Consequently, Ghana’s NTDP, with support from the END in Africa project, will focus on identifying the few remaining TT cases in this outlier district and performing surgery on the affected people. In preparation for this extra surgery for TT, new ophthalmic nurses will need to be trained over the next 2 months to conduct the surgery. Also, because it’s so difficult to locate the remaining TT cases, the NTDP has developed an action plan that involves providing health education and using social mobilization to raise peoples’ awareness in this district and to encourage their collaboration. The team will use announcements distributed via radio, TV, posters, community meetings, town criers and community drug distributors to help get out the campaign’s key message: “We are almost there, so let’s finish what we’ve started!”

While the NTDP carries out this last push to treat the few people who still suffer from TT, it is simultaneously planning its next steps.

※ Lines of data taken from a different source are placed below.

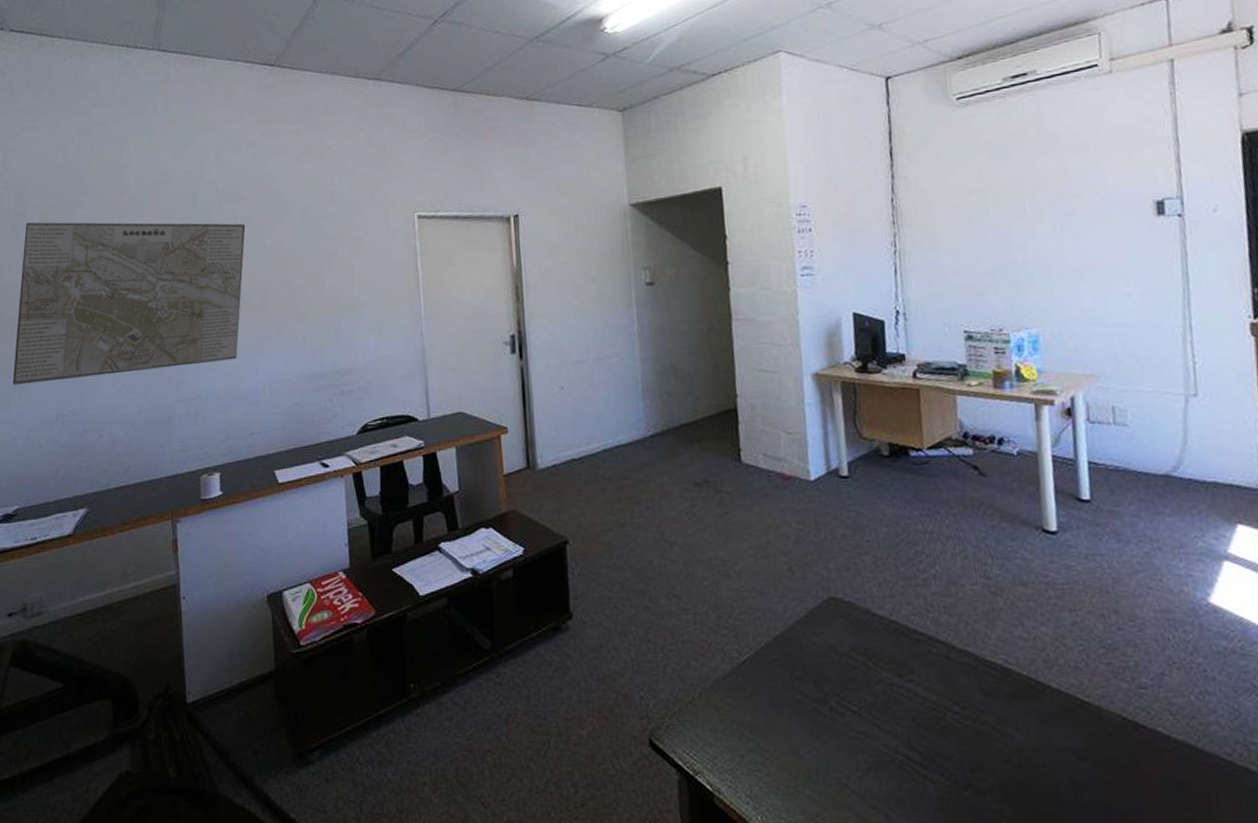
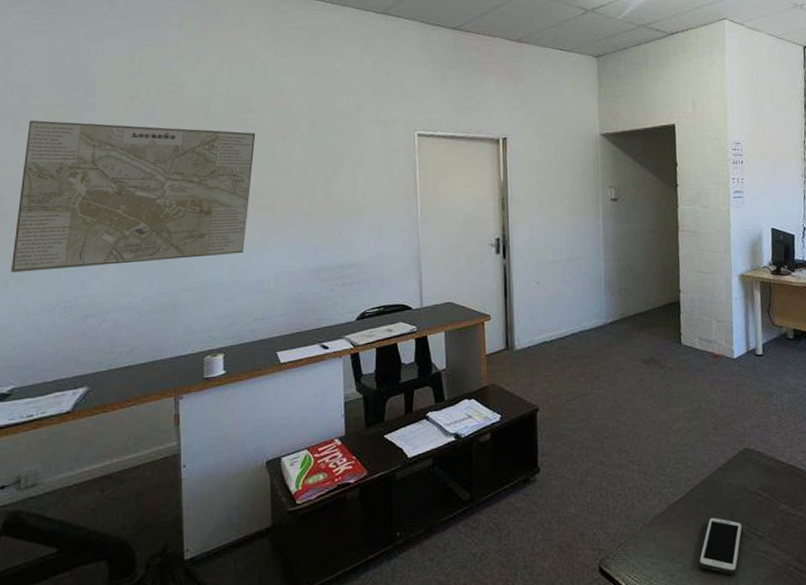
cell phone: none [775,682,832,761] -> present [698,516,743,575]

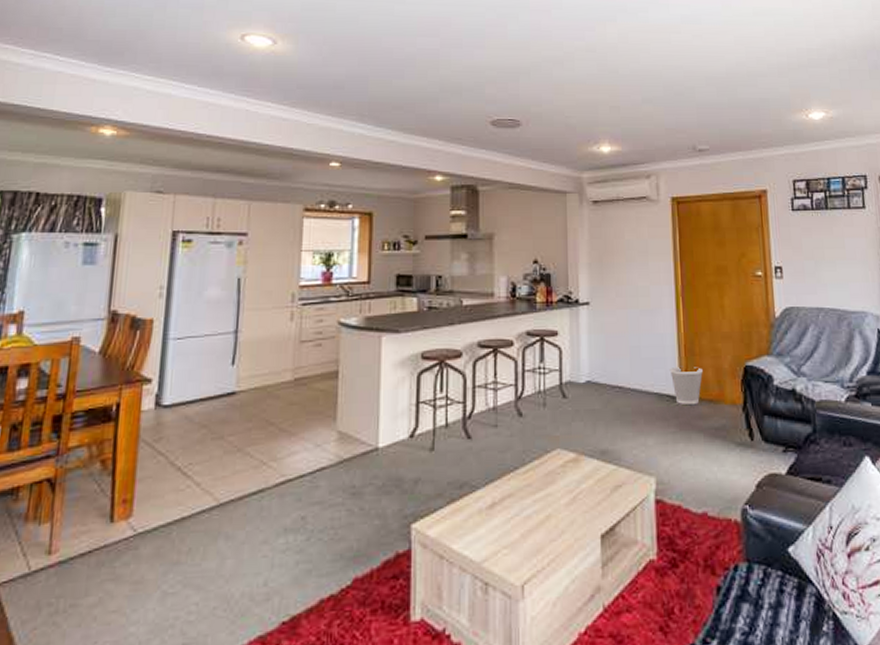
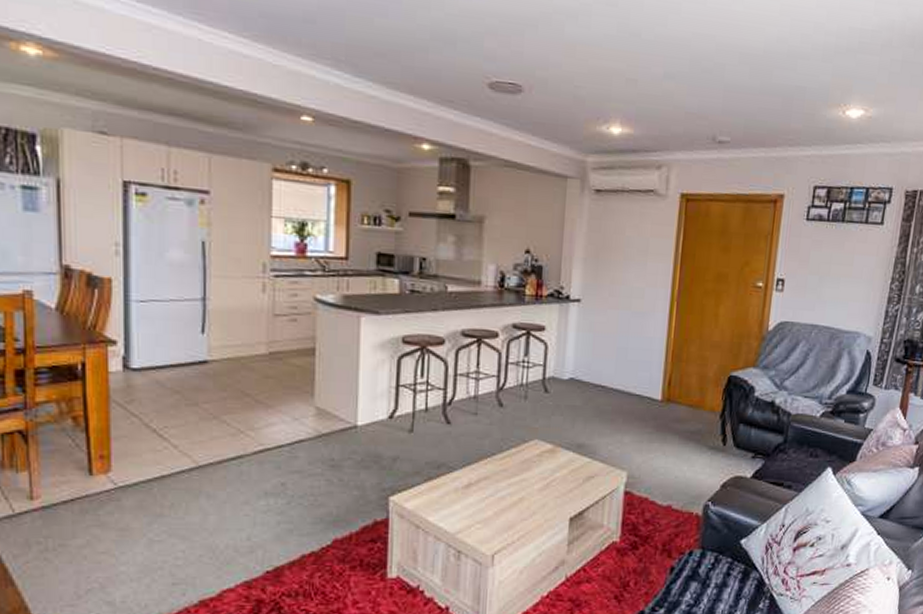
wastebasket: present [669,367,703,406] -> none [654,371,687,409]

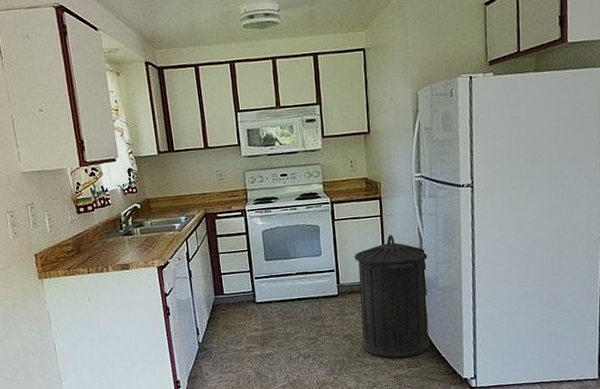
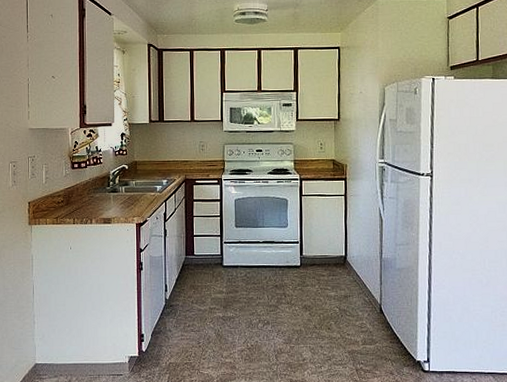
trash can: present [354,235,430,358] -> none [318,214,388,334]

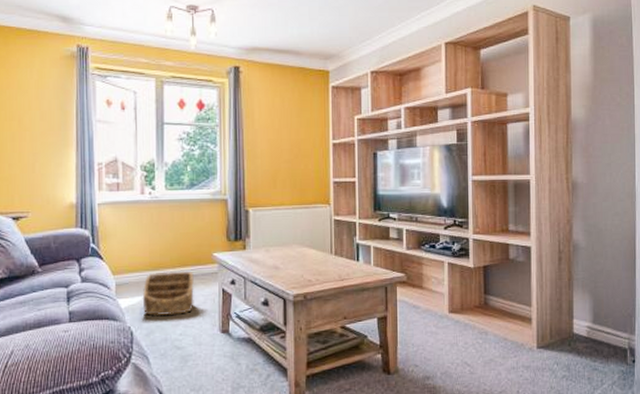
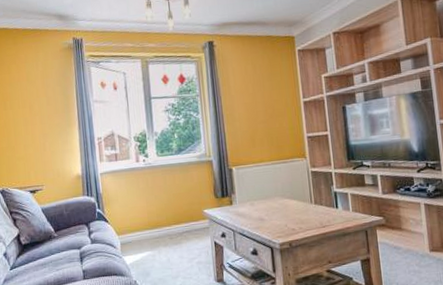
basket: present [142,271,194,316] -> none [144,227,190,270]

Namely, it will establish a dossier preparation committee and it’s planning to conduct a TT survey in the last district with prevalence over the WHO threshold in 2017 in order to confirm that TT prevalence is less than 0.1%. Once the NTDP obtains this confirmation, it will be finally ready to submit a dossier (a technical document on the disease) to the WHO with evidence that Ghana has truly eliminated trachoma as a public health problem within its borders.